La variation d’un indicateur de durabilité peut sembler peu lisible et difficile à interpréter sans la bonne méthodologie et les bons outils d’analyse. Pour les institutions financières, comprendre précisément les facteurs qui influencent ces évolutions est cependant essentiel. C’est la clé qui permet d’ajuster la stratégie d'investissement et de prendre les bonnes décisions.
Mais comment expliquer qu'un même indicateur, comme l'intensité carbone d'un portefeuille, par exemple, puisse varier significativement d'un trimestre à l'autre ? Quels sont les facteurs auxquels on peut réellement attribuer ces évolutions ? La réponse à ces questions passe d’abord par la bonne compréhension des facteurs susceptibles de faire varier un indicateur.
Le premier facteur, et sans doute le plus intuitif, est l'effet d'exposition. Il résulte directement des décisions actives prises par le gérant de portefeuille : l'achat de nouvelles positions, le renforcement des positions existantes ou le désinvestissement (total ou partiel) de certains actifs.

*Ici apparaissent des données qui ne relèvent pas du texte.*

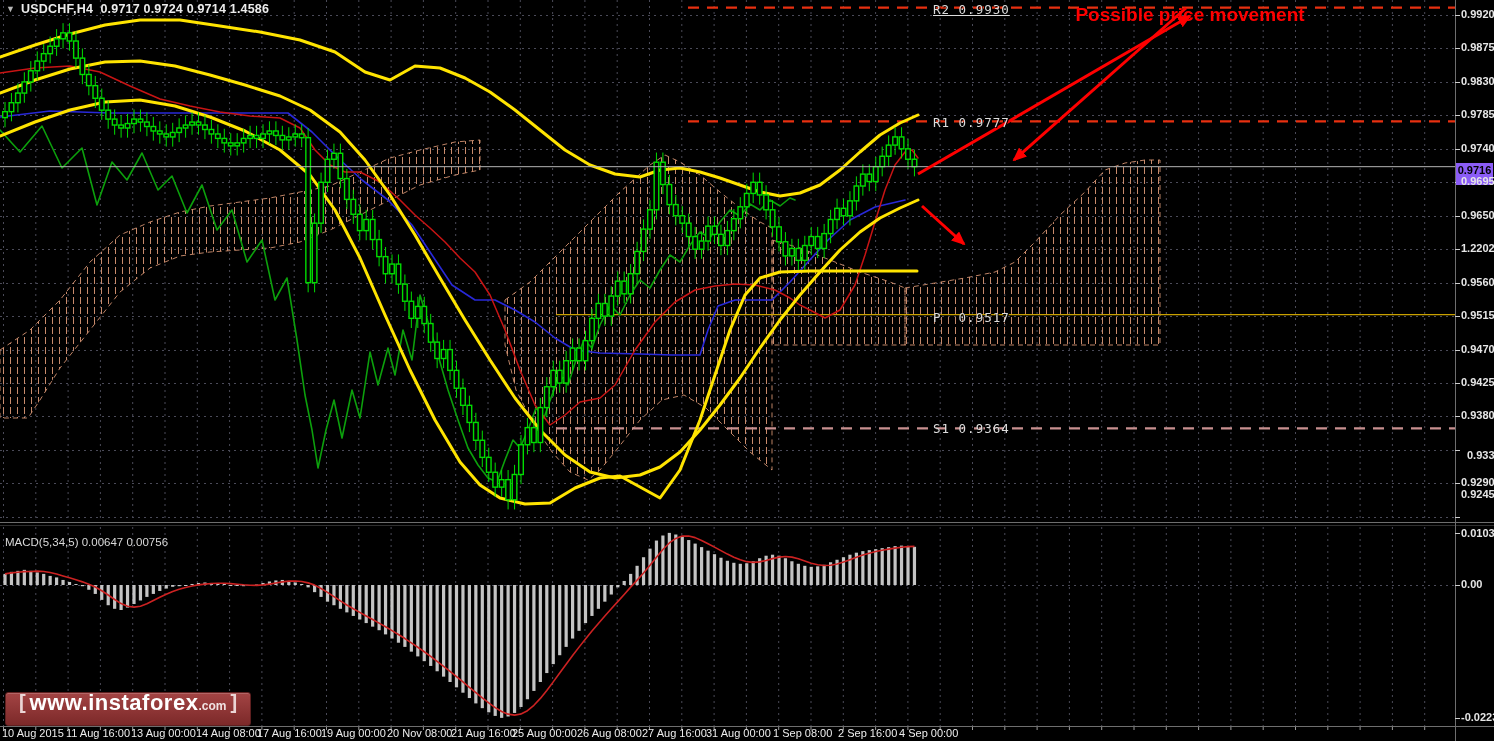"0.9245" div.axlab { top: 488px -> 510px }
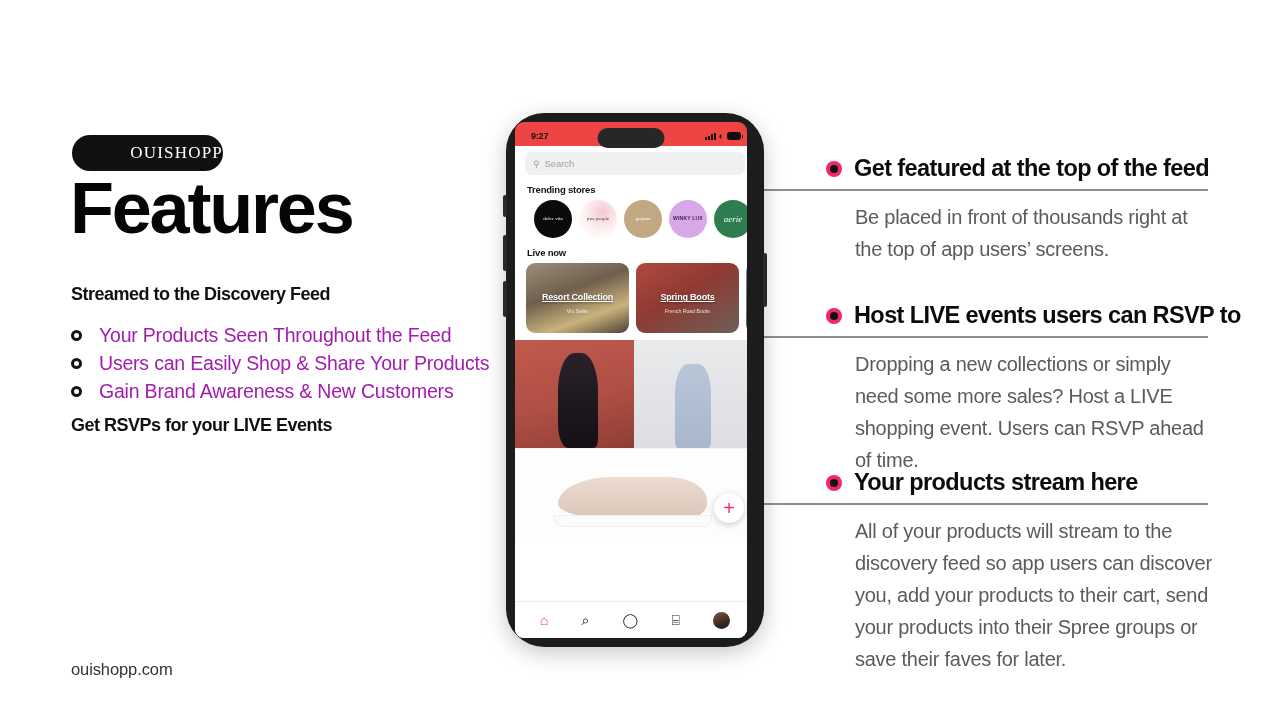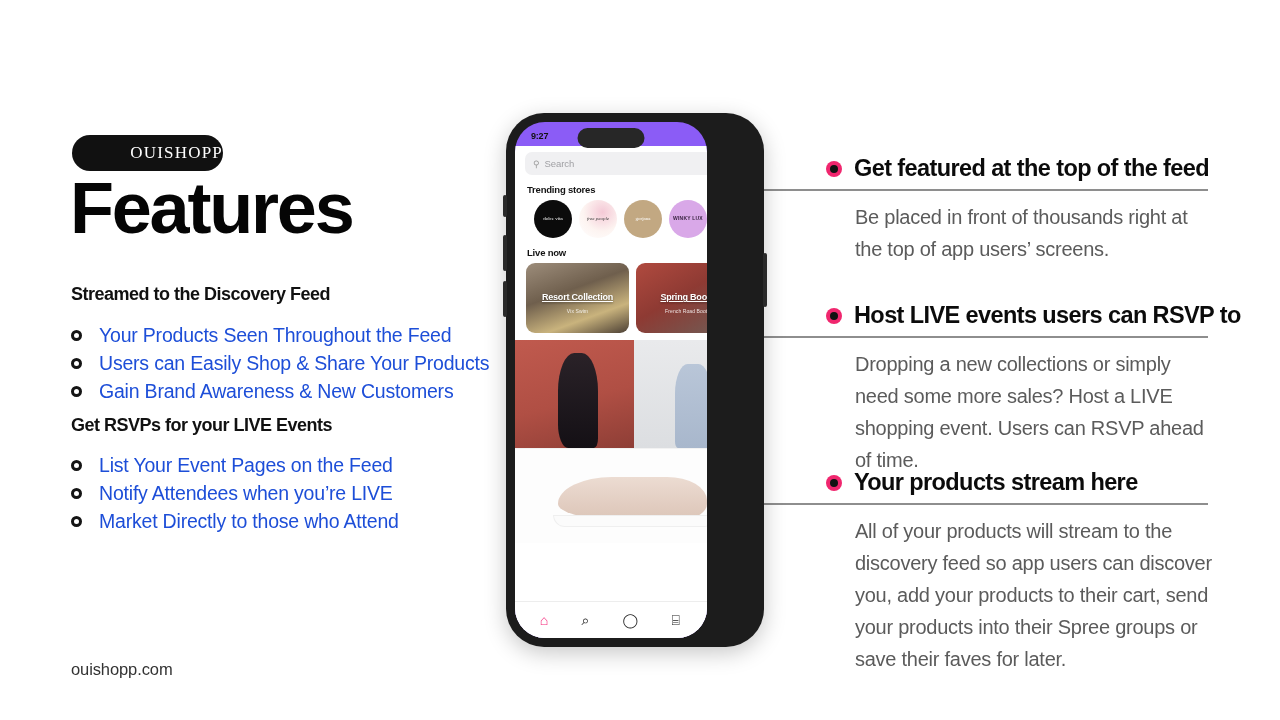"9:27" #screen { background: #8b5cf6 -> #ef4444; border-radius: 30px -> 9px; width: 192px -> 232px }
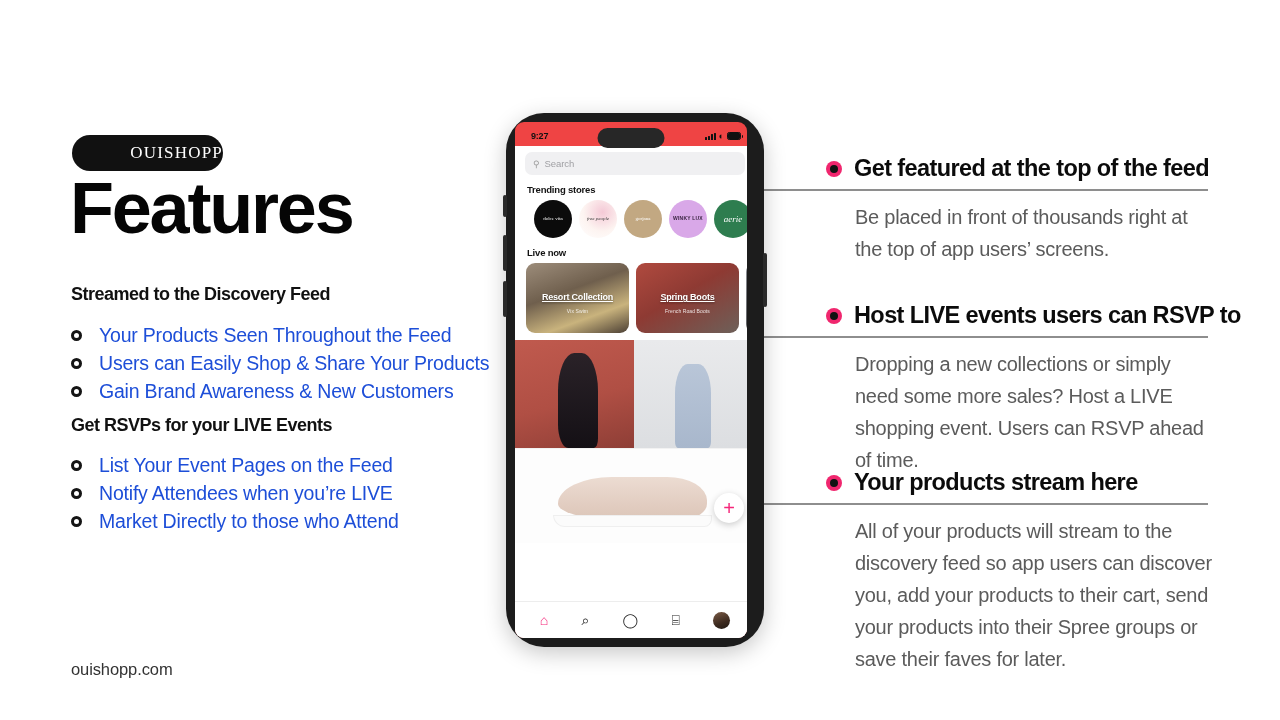"Your Products Seen Throughout the" .bullet-row .txt { color: #1d4ed8 -> #a21caf }
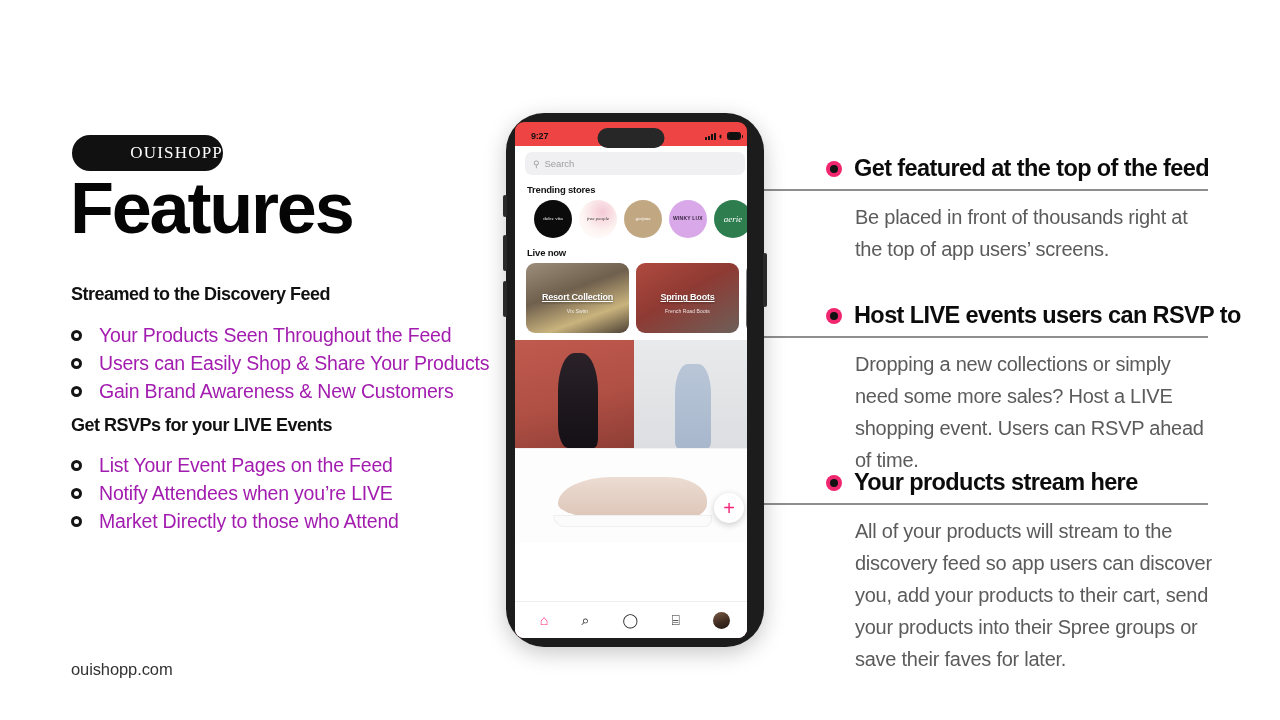"List Your Event Pages on" div.bullet-list { html: <div> <div> <span></span> <span>List Your Event Pages on the Feed</span> </div> <div> <span></span> <span>Notify Attendees when you’re LIVE</span> </div> <div> <span></span> <span>Market Directly to those who Attend</span> </div> </div> -> none }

L'effet d'exposition est particulièrement important à isoler car il reflète la stratégie délibérée du gestionnaire. C'est sur ce facteur que le gérant a le plus de contrôle direct et qu'il peut agir pour aligner son portefeuille avec ses objectifs de durabilité.
Moins évident, mais tout aussi influent, l'effet de marché découle des fluctuations de prix des instruments financiers qui modifient leur pondération au sein du portefeuille. Ce facteur est indépendant des décisions actives du gérant et peut parfois masquer ou amplifier l'impact de ses choix d'investissement.
Par exemple, si les actions d'entreprises à forte intensité carbone surperforment le marché pendant une période donnée, leur poids relatif dans le portefeuille augmentera mécaniquement, dégradant potentiellement les indicateurs environnementaux, même sans aucun changement dans la composition du portefeuille.
Isoler cet effet est nécessaire pour distinguer ce qui relève des mouvements de marché de ce qui découle véritablement de la stratégie d'investissement. Sans cette distinction, un gérant pourrait être injustement pénalisé pour une dégradation d'indicateur qui ne reflète pas ses décisions d'allocation.
Le troisième facteur est lié à l’impact de la disponibilité et de la qualité des données ESG elles-mêmes, qu’elles proviennent de sources publiques ou privées.
Une amélioration de la couverture peut paradoxalement sembler dégrader certains indicateurs, simplement parce que davantage d'entreprises sont désormais prises en compte dans le calcul. À l'inverse, une réduction de la couverture peut artificiellement améliorer un indicateur en excluant du calcul certaines entreprises moins performantes.
Comprendre l'impact de ces variations de couverture est essentiel pour interpréter correctement l'évolution des indicateurs ESG et éviter les conclusions hâtives ou erronées sur la performance durable d'un portefeuille. Mais cette démarche n’est pas simple, car les sources sont nombreuses (en moyenne, une institution financière en utilise une dizaine) et les données sont souvent hétérogènes et demandent à être traitées pour être exploitables.
Enfin, les indicateurs ESG peuvent varier en raison de l'évolution intrinsèque des entreprises présentes dans le portefeuille. Une société peut améliorer sa performance environnementale, renforcer sa politique sociale ou modifier sa gouvernance, impactant ainsi les indicateurs du portefeuille sans que sa pondération ait changé.
Ces évolutions peuvent résulter d'efforts réels des entreprises pour améliorer leurs pratiques, mais aussi parfois de changements dans leurs méthodologies de reporting ou de calcul. Distinguer ces deux aspects est crucial pour évaluer la performance ESG réelle du portefeuille.
L'effet des positions investies est particulièrement important à surveiller, car il peut révéler l'efficacité des politiques d'engagement actionnarial. Si un investisseur a activement dialogué avec une entreprise pour l'encourager à améliorer ses pratiques, l'amélioration des données ESG de cette entreprise constitue un indicateur de succès de cette démarche.
Dans un monde où la finance durable devient la norme, les institutions financières qui seront capables d’identifier rapidement ces différents facteurs disposeront d'un avantage concurrentiel significatif et pourront mettre la technologie au service de leur performance durable. Elles seront en effet en mesure de fixer des objectifs ambitieux, de surveiller leurs progrès en temps réel et de les communiquer plus facilement à toutes leurs parties prenantes.